ASSIGNMENT - Extract the records in full, leaving every picture out.
Start of DATA SHOWN
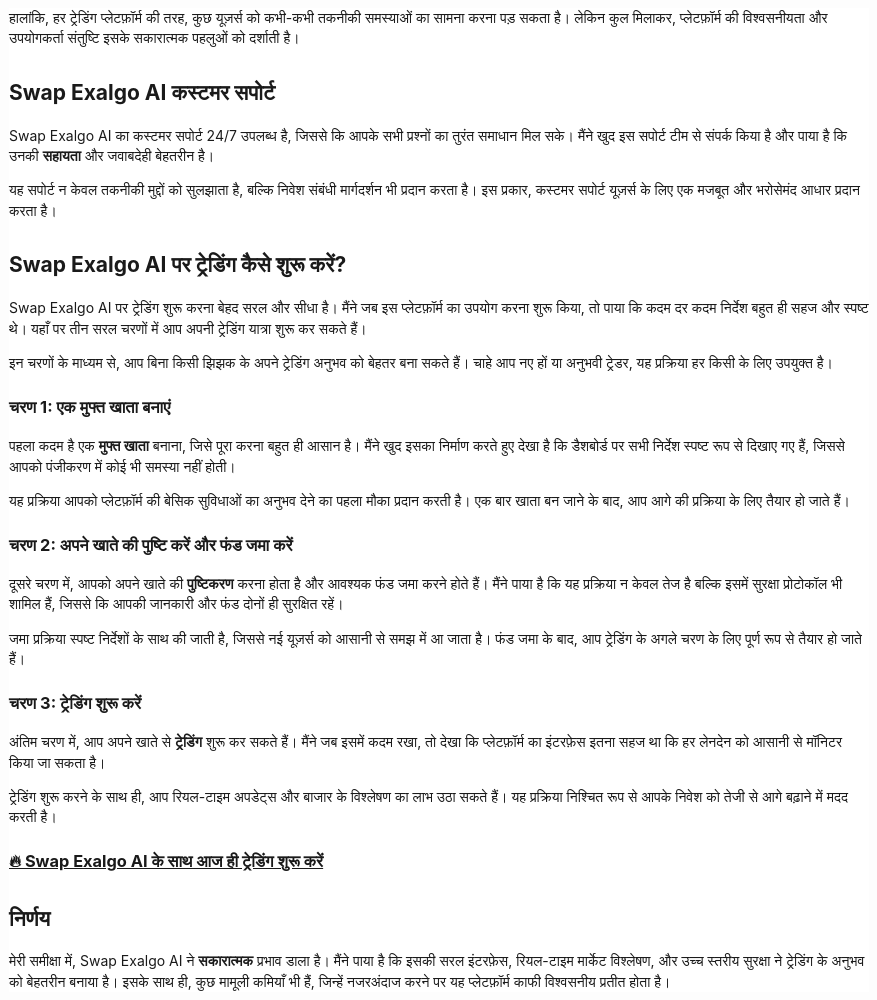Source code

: हालांकि, हर ट्रेडिंग प्लेटफ़ॉर्म की तरह, कुछ यूज़र्स को कभी-कभी तकनीकी समस्याओं का सामना करना पड़ सकता है। लेकिन कुल मिलाकर, प्लेटफ़ॉर्म की विश्वसनीयता और उपयोगकर्ता संतुष्टि इसके सकारात्मक पहलुओं को दर्शाती है।

## Swap Exalgo AI कस्टमर सपोर्ट  
Swap Exalgo AI का कस्टमर सपोर्ट 24/7 उपलब्ध है, जिससे कि आपके सभी प्रश्नों का तुरंत समाधान मिल सके। मैंने खुद इस सपोर्ट टीम से संपर्क किया है और पाया है कि उनकी **सहायता** और जवाबदेही बेहतरीन है।  

यह सपोर्ट न केवल तकनीकी मुद्दों को सुलझाता है, बल्कि निवेश संबंधी मार्गदर्शन भी प्रदान करता है। इस प्रकार, कस्टमर सपोर्ट यूज़र्स के लिए एक मजबूत और भरोसेमंद आधार प्रदान करता है।

## Swap Exalgo AI पर ट्रेडिंग कैसे शुरू करें?  
Swap Exalgo AI पर ट्रेडिंग शुरू करना बेहद सरल और सीधा है। मैंने जब इस प्लेटफ़ॉर्म का उपयोग करना शुरू किया, तो पाया कि कदम दर कदम निर्देश बहुत ही सहज और स्पष्ट थे। यहाँ पर तीन सरल चरणों में आप अपनी ट्रेडिंग यात्रा शुरू कर सकते हैं।  

इन चरणों के माध्यम से, आप बिना किसी झिझक के अपने ट्रेडिंग अनुभव को बेहतर बना सकते हैं। चाहे आप नए हों या अनुभवी ट्रेडर, यह प्रक्रिया हर किसी के लिए उपयुक्त है।

### चरण 1: एक मुफ्त खाता बनाएं  
पहला कदम है एक **मुफ्त खाता** बनाना, जिसे पूरा करना बहुत ही आसान है। मैंने खुद इसका निर्माण करते हुए देखा है कि डैशबोर्ड पर सभी निर्देश स्पष्ट रूप से दिखाए गए हैं, जिससे आपको पंजीकरण में कोई भी समस्या नहीं होती।  

यह प्रक्रिया आपको प्लेटफ़ॉर्म की बेसिक सुविधाओं का अनुभव देने का पहला मौका प्रदान करती है। एक बार खाता बन जाने के बाद, आप आगे की प्रक्रिया के लिए तैयार हो जाते हैं।

### चरण 2: अपने खाते की पुष्टि करें और फंड जमा करें  
दूसरे चरण में, आपको अपने खाते की **पुष्टिकरण** करना होता है और आवश्यक फंड जमा करने होते हैं। मैंने पाया है कि यह प्रक्रिया न केवल तेज है बल्कि इसमें सुरक्षा प्रोटोकॉल भी शामिल हैं, जिससे कि आपकी जानकारी और फंड दोनों ही सुरक्षित रहें।  

जमा प्रक्रिया स्पष्ट निर्देशों के साथ की जाती है, जिससे नई यूज़र्स को आसानी से समझ में आ जाता है। फंड जमा के बाद, आप ट्रेडिंग के अगले चरण के लिए पूर्ण रूप से तैयार हो जाते हैं।

### चरण 3: ट्रेडिंग शुरू करें  
अंतिम चरण में, आप अपने खाते से **ट्रेडिंग** शुरू कर सकते हैं। मैंने जब इसमें कदम रखा, तो देखा कि प्लेटफ़ॉर्म का इंटरफ़ेस इतना सहज था कि हर लेनदेन को आसानी से मॉनिटर किया जा सकता है।  

ट्रेडिंग शुरू करने के साथ ही, आप रियल-टाइम अपडेट्स और बाजार के विश्लेषण का लाभ उठा सकते हैं। यह प्रक्रिया निश्चित रूप से आपके निवेश को तेजी से आगे बढ़ाने में मदद करती है।

### [🔥 Swap Exalgo AI के साथ आज ही ट्रेडिंग शुरू करें](https://bitwander.org/swap-exalgo-ai/)
## निर्णय  
मेरी समीक्षा में, Swap Exalgo AI ने **सकारात्मक** प्रभाव डाला है। मैंने पाया है कि इसकी सरल इंटरफ़ेस, रियल-टाइम मार्केट विश्लेषण, और उच्च स्तरीय सुरक्षा ने ट्रेडिंग के अनुभव को बेहतरीन बनाया है। इसके साथ ही, कुछ मामूली कमियाँ भी हैं, जिन्हें नजरअंदाज करने पर यह प्लेटफ़ॉर्म काफी विश्वसनीय प्रतीत होता है।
End of DATA SHOWN
RESPONSE BELOW -
Source code

: हालांकि, हर ट्रेडिंग प्लेटफ़ॉर्म की तरह, कुछ यूज़र्स को कभी-कभी तकनीकी समस्याओं का सामना करना पड़ सकता है। लेकिन कुल मिलाकर, प्लेटफ़ॉर्म की विश्वसनीयता और उपयोगकर्ता संतुष्टि इसके सकारात्मक पहलुओं को दर्शाती है।

## Swap Exalgo AI कस्टमर सपोर्ट  
Swap Exalgo AI का कस्टमर सपोर्ट 24/7 उपलब्ध है, जिससे कि आपके सभी प्रश्नों का तुरंत समाधान मिल सके। मैंने खुद इस सपोर्ट टीम से संपर्क किया है और पाया है कि उनकी **सहायता** और जवाबदेही बेहतरीन है।  

यह सपोर्ट न केवल तकनीकी मुद्दों को सुलझाता है, बल्कि निवेश संबंधी मार्गदर्शन भी प्रदान करता है। इस प्रकार, कस्टमर सपोर्ट यूज़र्स के लिए एक मजबूत और भरोसेमंद आधार प्रदान करता है।

## Swap Exalgo AI पर ट्रेडिंग कैसे शुरू करें?  
Swap Exalgo AI पर ट्रेडिंग शुरू करना बेहद सरल और सीधा है। मैंने जब इस प्लेटफ़ॉर्म का उपयोग करना शुरू किया, तो पाया कि कदम दर कदम निर्देश बहुत ही सहज और स्पष्ट थे। यहाँ पर तीन सरल चरणों में आप अपनी ट्रेडिंग यात्रा शुरू कर सकते हैं।  

इन चरणों के माध्यम से, आप बिना किसी झिझक के अपने ट्रेडिंग अनुभव को बेहतर बना सकते हैं। चाहे आप नए हों या अनुभवी ट्रेडर, यह प्रक्रिया हर किसी के लिए उपयुक्त है।

### चरण 1: एक मुफ्त खाता बनाएं  
पहला कदम है एक **मुफ्त खाता** बनाना, जिसे पूरा करना बहुत ही आसान है। मैंने खुद इसका निर्माण करते हुए देखा है कि डैशबोर्ड पर सभी निर्देश स्पष्ट रूप से दिखाए गए हैं, जिससे आपको पंजीकरण में कोई भी समस्या नहीं होती।  

यह प्रक्रिया आपको प्लेटफ़ॉर्म की बेसिक सुविधाओं का अनुभव देने का पहला मौका प्रदान करती है। एक बार खाता बन जाने के बाद, आप आगे की प्रक्रिया के लिए तैयार हो जाते हैं।

### चरण 2: अपने खाते की पुष्टि करें और फंड जमा करें  
दूसरे चरण में, आपको अपने खाते की **पुष्टिकरण** करना होता है और आवश्यक फंड जमा करने होते हैं। मैंने पाया है कि यह प्रक्रिया न केवल तेज है बल्कि इसमें सुरक्षा प्रोटोकॉल भी शामिल हैं, जिससे कि आपकी जानकारी और फंड दोनों ही सुरक्षित रहें।  

जमा प्रक्रिया स्पष्ट निर्देशों के साथ की जाती है, जिससे नई यूज़र्स को आसानी से समझ में आ जाता है। फंड जमा के बाद, आप ट्रेडिंग के अगले चरण के लिए पूर्ण रूप से तैयार हो जाते हैं।

### चरण 3: ट्रेडिंग शुरू करें  
अंतिम चरण में, आप अपने खाते से **ट्रेडिंग** शुरू कर सकते हैं। मैंने जब इसमें कदम रखा, तो देखा कि प्लेटफ़ॉर्म का इंटरफ़ेस इतना सहज था कि हर लेनदेन को आसानी से मॉनिटर किया जा सकता है।  

ट्रेडिंग शुरू करने के साथ ही, आप रियल-टाइम अपडेट्स और बाजार के विश्लेषण का लाभ उठा सकते हैं। यह प्रक्रिया निश्चित रूप से आपके निवेश को तेजी से आगे बढ़ाने में मदद करती है।

### [🔥 Swap Exalgo AI के साथ आज ही ट्रेडिंग शुरू करें](https://bitwander.org/swap-exalgo-ai/)
## निर्णय  
मेरी समीक्षा में, Swap Exalgo AI ने **सकारात्मक** प्रभाव डाला है। मैंने पाया है कि इसकी सरल इंटरफ़ेस, रियल-टाइम मार्केट विश्लेषण, और उच्च स्तरीय सुरक्षा ने ट्रेडिंग के अनुभव को बेहतरीन बनाया है। इसके साथ ही, कुछ मामूली कमियाँ भी हैं, जिन्हें नजरअंदाज करने पर यह प्लेटफ़ॉर्म काफी विश्वसनीय प्रतीत होता है।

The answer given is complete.